Joaquim Barbosa é a grande obra ética de Lula
Joaquim Barbosa é um ser humano de rara imperfeição. Na breve passagem pelo STF, seus 10% de qualidades deram aos seus 90% de defeitos uma fabulosa reputação. Ele desce ao verbete da enciclopédia como a grande realização ética da Era Lula. No papel de juiz, o principal mérito de Barbosa foi o de ter ateado em Lula uma enorme aversão à sua irascícel figura.
Darwin mostrou como o acaso é importante na evolução das espécies. Lula provou que o fortuito às vezes comanda também os movimentos civilizatórios. Ficou demonstrado que o acaso pode influir nos destinos da República tanto quanto um acidente genético pode condenar uma certa linhagem biológica ao extermínio ou à sobrevivência.

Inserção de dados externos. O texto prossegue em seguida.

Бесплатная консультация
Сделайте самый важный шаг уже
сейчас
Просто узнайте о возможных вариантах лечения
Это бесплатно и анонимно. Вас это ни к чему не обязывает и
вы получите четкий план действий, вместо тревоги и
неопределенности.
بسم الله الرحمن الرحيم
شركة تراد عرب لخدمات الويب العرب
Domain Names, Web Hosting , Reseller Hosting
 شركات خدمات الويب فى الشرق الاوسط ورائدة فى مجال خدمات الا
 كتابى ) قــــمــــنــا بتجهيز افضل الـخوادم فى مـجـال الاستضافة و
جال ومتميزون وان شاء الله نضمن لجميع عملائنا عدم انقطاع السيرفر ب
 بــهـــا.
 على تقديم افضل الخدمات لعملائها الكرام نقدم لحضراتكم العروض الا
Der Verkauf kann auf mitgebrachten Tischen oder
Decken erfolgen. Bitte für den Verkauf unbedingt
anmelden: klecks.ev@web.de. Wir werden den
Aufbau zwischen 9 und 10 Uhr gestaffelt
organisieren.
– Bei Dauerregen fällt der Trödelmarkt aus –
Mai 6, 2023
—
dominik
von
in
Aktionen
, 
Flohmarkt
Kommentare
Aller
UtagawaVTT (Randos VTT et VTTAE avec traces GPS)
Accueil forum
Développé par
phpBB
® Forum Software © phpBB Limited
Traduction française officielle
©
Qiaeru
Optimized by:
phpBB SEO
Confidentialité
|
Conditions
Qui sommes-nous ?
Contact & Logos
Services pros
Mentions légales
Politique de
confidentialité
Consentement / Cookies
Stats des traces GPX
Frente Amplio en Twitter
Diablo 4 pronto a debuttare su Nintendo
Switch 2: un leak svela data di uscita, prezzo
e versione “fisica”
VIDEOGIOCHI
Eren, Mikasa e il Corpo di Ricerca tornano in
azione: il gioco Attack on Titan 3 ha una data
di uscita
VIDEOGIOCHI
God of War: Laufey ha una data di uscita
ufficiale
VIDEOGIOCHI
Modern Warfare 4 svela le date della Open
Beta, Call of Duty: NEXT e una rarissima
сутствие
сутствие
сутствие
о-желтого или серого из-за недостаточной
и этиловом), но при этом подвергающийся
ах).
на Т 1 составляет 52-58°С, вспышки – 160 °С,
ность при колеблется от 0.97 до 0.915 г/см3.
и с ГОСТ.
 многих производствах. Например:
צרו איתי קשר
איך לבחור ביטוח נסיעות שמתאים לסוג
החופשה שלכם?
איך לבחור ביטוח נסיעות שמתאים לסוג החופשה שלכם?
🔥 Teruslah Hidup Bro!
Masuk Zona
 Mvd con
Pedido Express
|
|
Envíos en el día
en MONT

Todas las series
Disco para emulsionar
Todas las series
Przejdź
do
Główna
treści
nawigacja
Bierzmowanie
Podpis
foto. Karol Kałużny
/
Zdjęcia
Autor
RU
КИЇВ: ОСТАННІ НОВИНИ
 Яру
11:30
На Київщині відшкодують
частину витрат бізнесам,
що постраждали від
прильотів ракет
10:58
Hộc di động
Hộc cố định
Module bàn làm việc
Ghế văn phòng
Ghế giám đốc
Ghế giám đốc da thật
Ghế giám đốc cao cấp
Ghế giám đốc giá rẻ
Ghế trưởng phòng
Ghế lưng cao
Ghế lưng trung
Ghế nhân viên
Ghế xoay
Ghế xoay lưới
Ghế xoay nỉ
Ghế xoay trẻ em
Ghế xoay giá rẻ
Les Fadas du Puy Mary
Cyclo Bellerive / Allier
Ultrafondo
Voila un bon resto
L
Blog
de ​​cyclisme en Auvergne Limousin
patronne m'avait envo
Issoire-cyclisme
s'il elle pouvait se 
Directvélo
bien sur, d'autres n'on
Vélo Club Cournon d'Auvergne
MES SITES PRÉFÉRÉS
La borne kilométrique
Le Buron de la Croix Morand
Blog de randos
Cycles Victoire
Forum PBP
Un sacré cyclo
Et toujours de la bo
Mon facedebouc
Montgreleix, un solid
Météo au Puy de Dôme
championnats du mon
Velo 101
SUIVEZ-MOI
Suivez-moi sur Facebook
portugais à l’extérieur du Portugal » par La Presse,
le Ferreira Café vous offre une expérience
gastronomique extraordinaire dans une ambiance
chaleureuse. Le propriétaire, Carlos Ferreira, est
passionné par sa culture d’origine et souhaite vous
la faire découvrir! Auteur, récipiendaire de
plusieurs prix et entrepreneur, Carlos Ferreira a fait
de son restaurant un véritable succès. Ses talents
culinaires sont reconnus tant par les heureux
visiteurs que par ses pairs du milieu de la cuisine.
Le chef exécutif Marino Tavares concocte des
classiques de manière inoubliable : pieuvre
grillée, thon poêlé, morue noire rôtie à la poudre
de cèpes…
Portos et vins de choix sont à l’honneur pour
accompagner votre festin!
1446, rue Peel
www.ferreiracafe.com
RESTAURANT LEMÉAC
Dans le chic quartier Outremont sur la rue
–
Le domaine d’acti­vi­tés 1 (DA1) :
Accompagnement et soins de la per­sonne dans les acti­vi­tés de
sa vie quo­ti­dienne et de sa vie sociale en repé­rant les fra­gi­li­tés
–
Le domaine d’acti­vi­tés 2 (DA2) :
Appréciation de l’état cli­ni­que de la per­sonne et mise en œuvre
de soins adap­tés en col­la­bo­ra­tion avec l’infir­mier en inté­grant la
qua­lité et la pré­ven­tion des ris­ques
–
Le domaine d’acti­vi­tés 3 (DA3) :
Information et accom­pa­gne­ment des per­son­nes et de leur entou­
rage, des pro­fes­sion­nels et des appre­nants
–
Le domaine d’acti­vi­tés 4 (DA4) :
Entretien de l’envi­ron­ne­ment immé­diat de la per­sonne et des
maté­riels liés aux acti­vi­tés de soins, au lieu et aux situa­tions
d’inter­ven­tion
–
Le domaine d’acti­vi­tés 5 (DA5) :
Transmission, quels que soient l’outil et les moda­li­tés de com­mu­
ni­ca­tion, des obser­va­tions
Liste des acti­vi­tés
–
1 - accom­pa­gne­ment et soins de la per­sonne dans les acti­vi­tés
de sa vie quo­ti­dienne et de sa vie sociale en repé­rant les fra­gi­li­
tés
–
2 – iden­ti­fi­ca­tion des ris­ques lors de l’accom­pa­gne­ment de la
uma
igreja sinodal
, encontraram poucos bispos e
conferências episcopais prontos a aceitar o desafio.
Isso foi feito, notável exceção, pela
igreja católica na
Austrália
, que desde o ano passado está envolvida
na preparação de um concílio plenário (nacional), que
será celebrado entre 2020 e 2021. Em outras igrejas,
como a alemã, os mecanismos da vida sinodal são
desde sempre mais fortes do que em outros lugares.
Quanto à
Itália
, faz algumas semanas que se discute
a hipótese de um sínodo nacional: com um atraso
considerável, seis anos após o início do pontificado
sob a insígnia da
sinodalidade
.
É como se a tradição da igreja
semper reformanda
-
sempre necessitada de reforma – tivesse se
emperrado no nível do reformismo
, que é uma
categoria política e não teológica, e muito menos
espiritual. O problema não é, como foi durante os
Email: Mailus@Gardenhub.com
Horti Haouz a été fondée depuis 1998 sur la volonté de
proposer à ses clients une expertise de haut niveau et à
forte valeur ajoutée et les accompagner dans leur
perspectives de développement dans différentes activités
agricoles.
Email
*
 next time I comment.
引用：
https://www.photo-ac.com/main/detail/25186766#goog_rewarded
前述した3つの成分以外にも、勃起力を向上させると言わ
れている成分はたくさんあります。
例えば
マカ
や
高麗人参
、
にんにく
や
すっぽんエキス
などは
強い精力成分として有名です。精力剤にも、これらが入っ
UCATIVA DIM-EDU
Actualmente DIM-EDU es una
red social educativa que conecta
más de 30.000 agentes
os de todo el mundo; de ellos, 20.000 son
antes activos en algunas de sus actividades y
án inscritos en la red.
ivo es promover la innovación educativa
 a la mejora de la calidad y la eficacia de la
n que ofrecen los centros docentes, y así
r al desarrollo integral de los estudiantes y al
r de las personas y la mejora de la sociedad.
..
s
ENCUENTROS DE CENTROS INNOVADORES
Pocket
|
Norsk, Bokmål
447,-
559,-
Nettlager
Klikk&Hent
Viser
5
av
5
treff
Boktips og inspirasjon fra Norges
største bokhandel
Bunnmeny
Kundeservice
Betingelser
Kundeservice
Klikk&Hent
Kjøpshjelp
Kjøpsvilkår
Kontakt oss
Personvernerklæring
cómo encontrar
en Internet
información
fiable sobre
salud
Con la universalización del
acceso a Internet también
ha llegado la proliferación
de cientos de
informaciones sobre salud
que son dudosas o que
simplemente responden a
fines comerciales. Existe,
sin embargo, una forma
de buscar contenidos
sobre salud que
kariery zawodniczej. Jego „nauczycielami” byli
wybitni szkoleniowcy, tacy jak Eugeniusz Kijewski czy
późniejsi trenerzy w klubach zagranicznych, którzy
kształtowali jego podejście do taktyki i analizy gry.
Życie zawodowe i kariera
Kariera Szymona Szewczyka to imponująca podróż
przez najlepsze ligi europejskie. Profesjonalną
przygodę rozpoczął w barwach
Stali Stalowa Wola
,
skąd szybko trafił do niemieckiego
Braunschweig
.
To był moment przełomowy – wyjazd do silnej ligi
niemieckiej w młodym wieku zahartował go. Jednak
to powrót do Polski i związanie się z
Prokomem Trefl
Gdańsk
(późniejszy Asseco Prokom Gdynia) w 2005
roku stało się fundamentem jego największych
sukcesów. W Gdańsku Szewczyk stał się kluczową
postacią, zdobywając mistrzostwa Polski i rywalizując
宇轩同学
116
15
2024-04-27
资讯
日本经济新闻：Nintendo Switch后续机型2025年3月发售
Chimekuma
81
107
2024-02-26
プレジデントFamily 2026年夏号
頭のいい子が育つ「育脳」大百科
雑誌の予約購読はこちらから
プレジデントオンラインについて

Barbosa foi o primeiro dos oito ministros que Lula indicou para o STF. Chegou à Suprema Corte porque o então presidente meteu na cabeça que tinha de indicar um negro. Acionou seu ministro da Justiça, Márcio Thomaz Bastos. Que encontrou um negro de mostruário —origem pobre, eleitor de Lula e dono de boa formação acadêmica. Consumada a escolha, o computador do STF completou o serviço.
Numa seleção aleatória, a máquina escolheu o preferido de Lula para a função de relator do processo do mensalão. E Barbosa revelou algo que seu patrono não suspeitara: sob a pele negra, havia um magistrado independente. Desses que não costumam pagar o privilégio de uma indicação com a própria consciência. A criatura converteu-se em algoz do partido do criador.
O julgamento do mensalão é obra coletiva. Mas não há quem ignore: foi Barbosa quem levou os acusados à marca do pênalti. Subdividido em capítulos, seu relatório tornou o escândalo simples como um jogo de futebol. No auge da partida, Barbosa revezou-se nos papeis de artilheiro e zagueiro. Ora chutava em gol ora entrava como um Tonhão de time de várzea no calcanhar dos que ameaçavam seu domínio na grande área.
Mesmo quem acredita que tudo já está escrito nas estrelas, se surpreende ao imaginar o que poderia ter acontecido se o encadeamento de escolhas arbitrárias não tivesse conspirado a favor de Barbosa. Pense bem: e “se”…
Se o Lula não tivesse encomendado um negro, o Thomaz Bastos teria escolhido qualquer outro nome; mas se o Joaquim Barbosa não tivesse assumido uma poltrona no STF, o José Dirceu não estaria, agora, fazendo discursos contra ele na cadeia.
Nunca é demais lembrar que, se tivesse prevalecido o plano original, José Dirceu permaneceria na Casa Civil até o final dos dois reinados de Lula. Se isso tivesse ocorrido, o PAC provavelmente teria um pai, não a mãe que todos conhecem. E a República talvez fosse presidida, hoje, pelo impensável. Que estaria em plena campanha à reeleição.
A aposentadoria era uma folha distante no calendário de Joaquim Barbosa. Só chegaria em 2024, quando o ministro completaria 70 anos. A despeito das complicações na coluna, ele poderia permanecer em campo. Mas a perspectiva de passar a presidência do Supremo para Ricardo Lewandowski em novembro parecia doer-lhe mais do que as vértebras.
Mal comparando, Barbosa preferiu, a duas semanas da Copa, deixar a grande área do STF como uma espécie de Pelé. Decerto avaliou que, depois do mensalão, participar de um colegiado presidido por Lewandowski seria como jogar num time da segunda divisão.
O ministro executou sua saída com método. Transferiu José Genoino da reclusão domiciliar para o xilindró. Revogou as autorizações para que os mensalerios do semiaberto trabalhassem fora da cadeia. Negou o benefício a José Dirceu. Após virar todas as chaves, informou que vai pendurar a toga em junho.
Num país em que ninguém costumava pagar por coisa nenhuma acima de um certo nível de poder e renda, as 24 condenações do mensalão têm, para Barbosa, um sabor de mil gols. Ironia suprema: Lula, principal responsável pela armação da jogada, chama a goleada de “farsa”. Com isso, fica impedido de celebrar o único feito do seu governo no campo da ética.